As soon as I walk into a "boxing gym" and see loads of spandex and women I tend to walk back out. Back home our boxing gym is a bit rough, run by an absolutely brilliant bloke, its £2 for adults and £1 for kids, most of us help train the kids and then we do our training when the kids go home.

I thought maybe I'd find somewhere that doesn't cater to expats with too much money to spend, Lee looks like a decent bloke but I'm not sure its what I was looking for.


----------



## Alfred1 (Jan 4, 2014)

If there is anyone in Springs, or close by that wants to train then I have a bag up at my house and pads. At the moment its just me and my 10yr old and occasionally a mate, but finding the motivation to train is much easier if there is someone else relying on you getting off the settee to do something.

I'm at least 10kg over my proper weight and I'm so unfit 15 mins on the bag or pads has me wiped out. This time last year I was over 10kgs lighter and training 4x a week, moving to Dubai has turned me into a lazy chubster.


----------



## Craig22 (Nov 19, 2014)

*Boxing Club*

Hi Alfred, I am an ex amateur also and have recently moved to the Springs from the UK. Did you ever manage to find the sort of gym you were looking for?

Cheers,

Craig


----------



## cooltide (Dec 10, 2013)

Team Noguiera in Al Quoz is for me the best gym in the region


----------



## T'challa_Udaku (Nov 14, 2014)

Alfred1 said:


> If there is anyone in Springs, or close by that wants to train then I have a bag up at my house and pads. At the moment its just me and my 10yr old and occasionally a mate, but finding the motivation to train is much easier if there is someone else relying on you getting off the settee to do something.
> 
> I'm at least 10kg over my proper weight and I'm so unfit 15 mins on the bag or pads has me wiped out. This time last year I was over 10kgs lighter and training 4x a week, moving to Dubai has turned me into a lazy chubster.
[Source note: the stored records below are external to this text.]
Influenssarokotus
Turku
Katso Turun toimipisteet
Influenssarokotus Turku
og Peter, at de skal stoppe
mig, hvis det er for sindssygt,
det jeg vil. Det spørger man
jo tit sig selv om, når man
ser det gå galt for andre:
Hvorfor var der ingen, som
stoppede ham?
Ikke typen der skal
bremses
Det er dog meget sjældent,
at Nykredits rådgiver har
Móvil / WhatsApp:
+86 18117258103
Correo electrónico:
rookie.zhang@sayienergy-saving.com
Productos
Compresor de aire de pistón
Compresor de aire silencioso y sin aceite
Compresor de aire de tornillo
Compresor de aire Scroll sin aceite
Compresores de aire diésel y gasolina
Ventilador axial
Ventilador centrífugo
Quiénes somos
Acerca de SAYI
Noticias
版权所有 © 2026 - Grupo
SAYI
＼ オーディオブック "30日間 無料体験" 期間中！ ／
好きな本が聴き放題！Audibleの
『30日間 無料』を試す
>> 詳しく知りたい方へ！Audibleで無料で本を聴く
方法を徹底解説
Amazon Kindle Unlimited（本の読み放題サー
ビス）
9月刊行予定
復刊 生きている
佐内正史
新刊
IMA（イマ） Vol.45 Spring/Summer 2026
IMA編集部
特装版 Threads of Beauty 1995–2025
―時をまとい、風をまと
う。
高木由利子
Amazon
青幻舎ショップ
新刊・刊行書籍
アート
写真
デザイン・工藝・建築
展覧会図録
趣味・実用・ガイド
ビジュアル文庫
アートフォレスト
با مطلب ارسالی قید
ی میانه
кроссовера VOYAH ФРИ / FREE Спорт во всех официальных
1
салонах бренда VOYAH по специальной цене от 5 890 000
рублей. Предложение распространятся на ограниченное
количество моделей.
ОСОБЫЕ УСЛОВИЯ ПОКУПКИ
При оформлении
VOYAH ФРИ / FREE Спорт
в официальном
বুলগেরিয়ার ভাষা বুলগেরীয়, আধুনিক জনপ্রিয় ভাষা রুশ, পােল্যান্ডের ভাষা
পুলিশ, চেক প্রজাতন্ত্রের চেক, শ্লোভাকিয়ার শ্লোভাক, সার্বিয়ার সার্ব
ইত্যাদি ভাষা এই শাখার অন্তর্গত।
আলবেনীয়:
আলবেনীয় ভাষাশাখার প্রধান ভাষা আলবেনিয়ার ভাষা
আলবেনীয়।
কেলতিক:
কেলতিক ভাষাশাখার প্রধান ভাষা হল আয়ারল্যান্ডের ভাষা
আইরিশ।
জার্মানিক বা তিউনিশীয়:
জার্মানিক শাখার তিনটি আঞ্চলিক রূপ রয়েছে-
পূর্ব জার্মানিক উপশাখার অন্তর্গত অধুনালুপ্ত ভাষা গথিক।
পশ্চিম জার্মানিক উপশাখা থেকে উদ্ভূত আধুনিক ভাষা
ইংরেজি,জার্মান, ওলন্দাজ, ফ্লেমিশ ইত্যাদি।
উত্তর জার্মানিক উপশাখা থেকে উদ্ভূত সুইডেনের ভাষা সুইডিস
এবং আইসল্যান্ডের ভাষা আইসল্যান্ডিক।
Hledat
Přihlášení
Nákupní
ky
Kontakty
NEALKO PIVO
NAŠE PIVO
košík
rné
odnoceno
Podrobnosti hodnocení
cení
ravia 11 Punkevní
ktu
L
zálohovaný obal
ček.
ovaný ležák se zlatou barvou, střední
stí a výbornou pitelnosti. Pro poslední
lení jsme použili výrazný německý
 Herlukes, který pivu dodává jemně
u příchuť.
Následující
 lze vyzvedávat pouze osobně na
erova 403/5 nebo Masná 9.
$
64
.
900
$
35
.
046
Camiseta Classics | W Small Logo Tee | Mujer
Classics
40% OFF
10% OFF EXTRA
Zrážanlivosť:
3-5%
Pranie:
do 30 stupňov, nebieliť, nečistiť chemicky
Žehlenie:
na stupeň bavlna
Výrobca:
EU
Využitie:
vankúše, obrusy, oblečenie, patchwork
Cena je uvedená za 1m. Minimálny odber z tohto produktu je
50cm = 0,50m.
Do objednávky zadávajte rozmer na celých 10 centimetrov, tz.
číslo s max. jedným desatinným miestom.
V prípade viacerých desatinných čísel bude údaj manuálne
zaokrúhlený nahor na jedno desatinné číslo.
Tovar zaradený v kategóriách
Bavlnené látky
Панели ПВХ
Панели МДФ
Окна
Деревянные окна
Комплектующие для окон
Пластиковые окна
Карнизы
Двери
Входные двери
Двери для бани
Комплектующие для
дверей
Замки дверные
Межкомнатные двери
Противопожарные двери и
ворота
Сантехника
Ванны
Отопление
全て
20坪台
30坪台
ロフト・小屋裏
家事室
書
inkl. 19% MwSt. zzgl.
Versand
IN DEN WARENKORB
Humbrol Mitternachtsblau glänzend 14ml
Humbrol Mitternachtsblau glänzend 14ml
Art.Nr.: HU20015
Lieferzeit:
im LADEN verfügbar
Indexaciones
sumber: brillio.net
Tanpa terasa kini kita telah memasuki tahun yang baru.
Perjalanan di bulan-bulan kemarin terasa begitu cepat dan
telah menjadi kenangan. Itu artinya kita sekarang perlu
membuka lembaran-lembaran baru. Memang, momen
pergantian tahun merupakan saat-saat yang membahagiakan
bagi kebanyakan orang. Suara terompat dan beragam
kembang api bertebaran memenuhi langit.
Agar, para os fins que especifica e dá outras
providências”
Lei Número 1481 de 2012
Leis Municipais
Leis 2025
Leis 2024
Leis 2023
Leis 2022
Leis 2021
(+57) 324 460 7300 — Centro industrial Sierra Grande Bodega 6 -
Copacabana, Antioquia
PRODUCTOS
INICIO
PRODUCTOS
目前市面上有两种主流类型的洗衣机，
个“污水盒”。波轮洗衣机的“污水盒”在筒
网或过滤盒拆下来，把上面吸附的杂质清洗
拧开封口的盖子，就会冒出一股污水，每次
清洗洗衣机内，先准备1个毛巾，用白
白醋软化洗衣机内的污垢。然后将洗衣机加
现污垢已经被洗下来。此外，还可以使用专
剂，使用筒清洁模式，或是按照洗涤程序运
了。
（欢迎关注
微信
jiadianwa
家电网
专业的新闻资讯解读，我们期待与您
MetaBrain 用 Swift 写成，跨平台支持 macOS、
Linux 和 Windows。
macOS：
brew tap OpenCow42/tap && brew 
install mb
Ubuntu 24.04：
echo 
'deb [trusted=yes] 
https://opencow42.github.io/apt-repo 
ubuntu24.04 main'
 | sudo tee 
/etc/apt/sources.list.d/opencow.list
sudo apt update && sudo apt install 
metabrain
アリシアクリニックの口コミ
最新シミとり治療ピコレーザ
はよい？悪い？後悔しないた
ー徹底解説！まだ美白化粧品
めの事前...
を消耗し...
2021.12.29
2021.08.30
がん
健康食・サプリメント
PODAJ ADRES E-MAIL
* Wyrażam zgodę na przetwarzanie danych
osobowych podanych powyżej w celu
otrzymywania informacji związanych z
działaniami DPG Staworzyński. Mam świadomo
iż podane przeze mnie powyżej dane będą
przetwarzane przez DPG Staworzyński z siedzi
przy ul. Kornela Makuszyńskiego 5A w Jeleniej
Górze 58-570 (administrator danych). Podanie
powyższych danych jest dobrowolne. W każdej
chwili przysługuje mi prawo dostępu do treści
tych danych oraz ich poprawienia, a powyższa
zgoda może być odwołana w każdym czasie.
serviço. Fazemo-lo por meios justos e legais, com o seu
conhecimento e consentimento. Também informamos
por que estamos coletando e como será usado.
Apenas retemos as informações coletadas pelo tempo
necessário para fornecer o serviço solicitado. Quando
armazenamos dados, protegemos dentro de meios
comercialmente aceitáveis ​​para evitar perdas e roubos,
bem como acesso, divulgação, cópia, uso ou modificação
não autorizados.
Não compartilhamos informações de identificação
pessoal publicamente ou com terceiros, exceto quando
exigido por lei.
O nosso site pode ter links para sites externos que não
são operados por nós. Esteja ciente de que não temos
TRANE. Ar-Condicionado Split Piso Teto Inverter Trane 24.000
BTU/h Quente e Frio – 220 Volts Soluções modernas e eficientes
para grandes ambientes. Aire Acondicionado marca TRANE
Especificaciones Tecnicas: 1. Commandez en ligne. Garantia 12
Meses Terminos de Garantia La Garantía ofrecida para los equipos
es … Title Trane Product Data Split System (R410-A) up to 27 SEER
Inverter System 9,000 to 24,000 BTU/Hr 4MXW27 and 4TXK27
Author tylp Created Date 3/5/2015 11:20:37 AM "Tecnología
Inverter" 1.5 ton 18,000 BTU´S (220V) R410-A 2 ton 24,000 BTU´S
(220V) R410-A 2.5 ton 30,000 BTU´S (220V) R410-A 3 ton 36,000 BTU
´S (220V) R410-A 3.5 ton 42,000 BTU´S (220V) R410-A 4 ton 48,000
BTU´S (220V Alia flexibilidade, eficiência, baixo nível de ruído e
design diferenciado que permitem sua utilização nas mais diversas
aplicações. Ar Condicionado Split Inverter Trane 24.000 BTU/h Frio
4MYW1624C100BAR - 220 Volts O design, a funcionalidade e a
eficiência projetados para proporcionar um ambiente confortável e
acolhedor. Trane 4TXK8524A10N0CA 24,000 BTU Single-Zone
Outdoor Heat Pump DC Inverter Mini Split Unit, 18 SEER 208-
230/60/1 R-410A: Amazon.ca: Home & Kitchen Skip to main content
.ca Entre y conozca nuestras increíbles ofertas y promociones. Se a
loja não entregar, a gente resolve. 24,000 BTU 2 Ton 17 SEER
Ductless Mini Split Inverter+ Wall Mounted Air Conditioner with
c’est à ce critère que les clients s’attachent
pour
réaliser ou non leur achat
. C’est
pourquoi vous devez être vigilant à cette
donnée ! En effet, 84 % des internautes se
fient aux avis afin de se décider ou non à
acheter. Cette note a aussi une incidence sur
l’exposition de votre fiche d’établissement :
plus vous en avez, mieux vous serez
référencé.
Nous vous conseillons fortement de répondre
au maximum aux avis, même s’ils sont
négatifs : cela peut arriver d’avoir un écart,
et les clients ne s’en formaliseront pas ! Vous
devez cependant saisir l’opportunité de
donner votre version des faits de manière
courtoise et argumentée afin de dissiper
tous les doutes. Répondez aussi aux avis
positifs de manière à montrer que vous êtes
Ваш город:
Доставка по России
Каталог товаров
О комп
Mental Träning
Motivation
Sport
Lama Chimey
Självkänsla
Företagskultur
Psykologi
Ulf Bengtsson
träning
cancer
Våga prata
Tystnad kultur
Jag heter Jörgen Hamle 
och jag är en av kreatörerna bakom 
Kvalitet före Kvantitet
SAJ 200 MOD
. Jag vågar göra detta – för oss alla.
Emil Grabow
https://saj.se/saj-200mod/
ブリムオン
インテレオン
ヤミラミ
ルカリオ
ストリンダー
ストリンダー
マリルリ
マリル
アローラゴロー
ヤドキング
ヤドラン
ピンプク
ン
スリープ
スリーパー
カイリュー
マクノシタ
My mate is a boxing coach in dubai. Very good coach too. I can get you his deets. When I am over I train with him. The gym in marina is very very good too. Just finalising my stay when I do maybe we can spar and get you to shape


----------



## natali-new (Sep 21, 2014)

T'challa_Udaku said:


> My mate is a boxing coach in dubai. Very good coach too. I can get you his deets. When I am over I train with him. The gym in marina is very very good too. Just finalising my stay when I do maybe we can spar and get you to shape


hey, could you pls give more details abt your mate.


----------